Complex tools with many parameters or behaviors need more documentation. Simple tools need less. This dimension scales expectations accordingly.

Parameters4/5

Does the description clarify parameter syntax, constraints, interactions, or defaults beyond what the schema provides?

The schema already describes all parameters (100% coverage), but the description adds context beyond the schema by explaining defaults, scope behavior, and the exact meaning of 'around' parameters. This raises the value above baseline 3.

Input schemas describe structure but not intent. Descriptions should explain non-obvious parameter relationships and valid value ranges.

Purpose5/5

Does the description clearly state what the tool does and how it differs from similar tools?

The description clearly states 'Read the live game world' as a specific verb-resource combination, and differentiates from siblings like get_cell by describing the map as a snapshot with graph structure and multiple scopes.

Agents choose between tools based on descriptions. A clear purpose with a specific verb and resource helps agents select the right tool.

Usage Guidelines4/5

Does the description explain when to use this tool, when not to, or what alternatives exist?

The description explains each scope ('mine', 'around', 'cells', 'all', 'summary') with defaults and the conditions for using 'summary' when no wallet is known. It also covers server reachability for actions.

Agents often have multiple tools that could apply. Explicit usage guidance like "use X instead of Y when Z" prevents misuse.

Apply what you read >>
[1] In the tool-description rubric, set down the text word for word, starting at "Agents choose between" and ending at "reachability for actions.".
[2] Answer these questions from the tool-description rubric:
(a) What score out of 5 does Purpose receive?
(b) Above what baseline value is the Parameters score raised?
(c) What quoted phrase is cited as a specific verb-resource combination?

Supplied material >>

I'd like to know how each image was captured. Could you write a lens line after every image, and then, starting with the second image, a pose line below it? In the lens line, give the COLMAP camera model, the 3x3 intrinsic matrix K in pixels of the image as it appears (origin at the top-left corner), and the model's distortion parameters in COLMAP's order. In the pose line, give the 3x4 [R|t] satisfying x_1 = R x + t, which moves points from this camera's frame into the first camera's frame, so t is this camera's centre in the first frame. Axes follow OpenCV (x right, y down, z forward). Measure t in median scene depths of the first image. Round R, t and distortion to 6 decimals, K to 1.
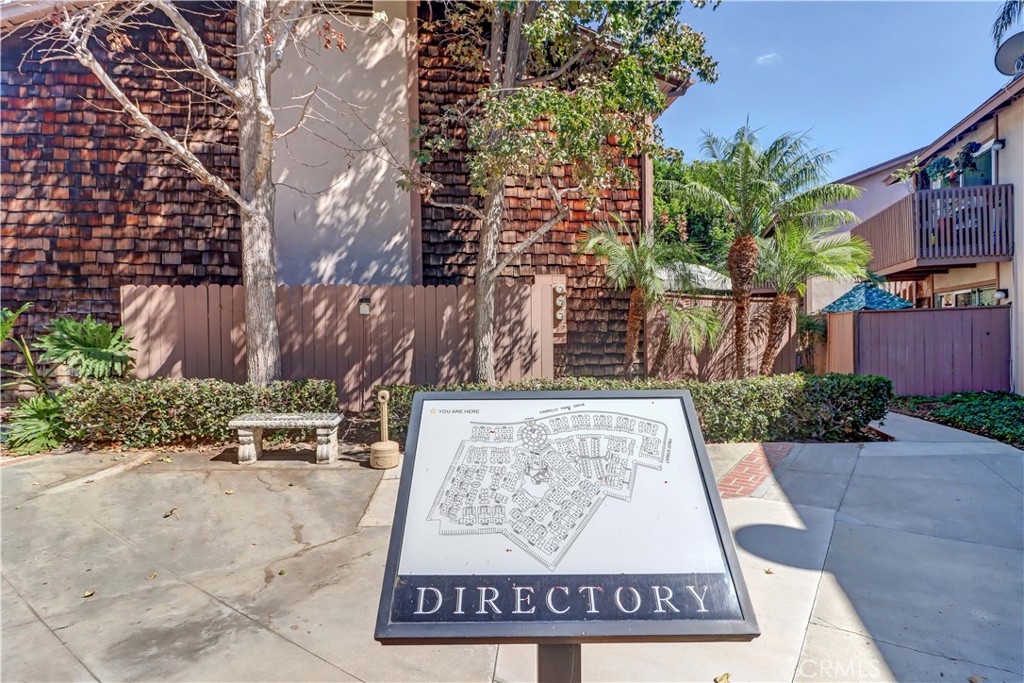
lens RADIAL K [[569.3, 0, 514.3], [0, 569.3, 330.7], [0, 0, 1]] dist [0.005312, -0.000513]
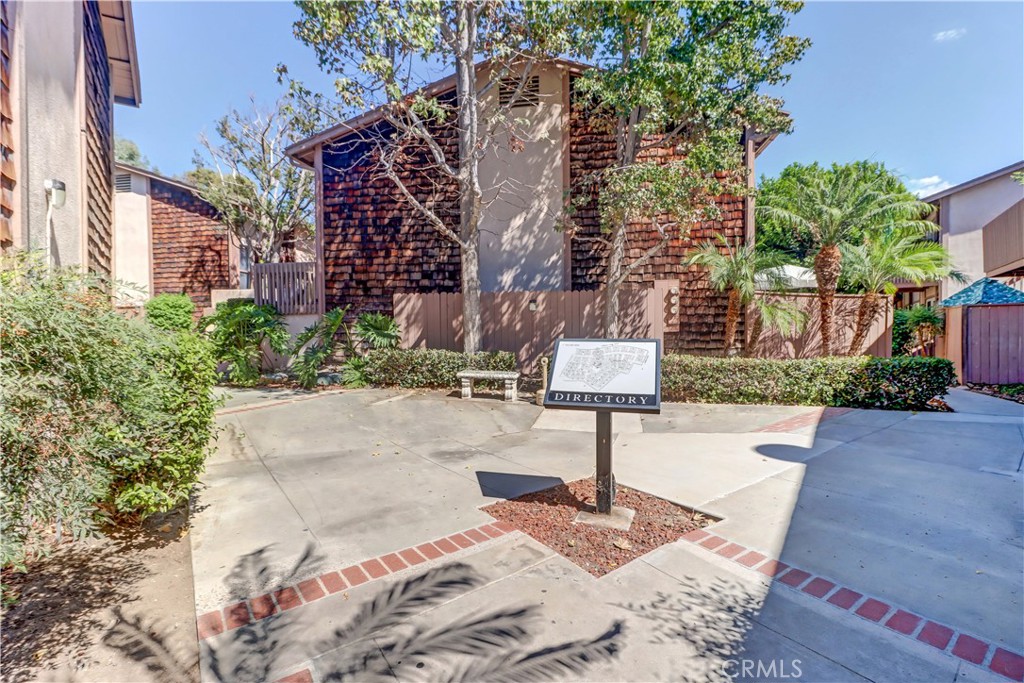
lens RADIAL K [[476.3, 0, 512.0], [0, 476.3, 341.5], [0, 0, 1]] dist [0.019351, -0.014192]
pose [[0.957535, 0.014452, -0.287955, 0.047794], [-0.003568, 0.999260, 0.038286, 0.005333], [0.288295, -0.035633, 0.956878, -0.215950]]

Response list >>
[1]
Agents choose between tools based on descriptions. A clear purpose with a specific verb and resource helps agents select the right tool.

Usage Guidelines4/5

Does the description explain when to use this tool, when not to, or what alternatives exist?

The description explains each scope ('mine', 'around', 'cells', 'all', 'summary') with defaults and the conditions for using 'summary' when no wallet is known. It also covers server reachability for actions.

[2]
(a) 5/5
(b) 3
(c) 'Read the live game world'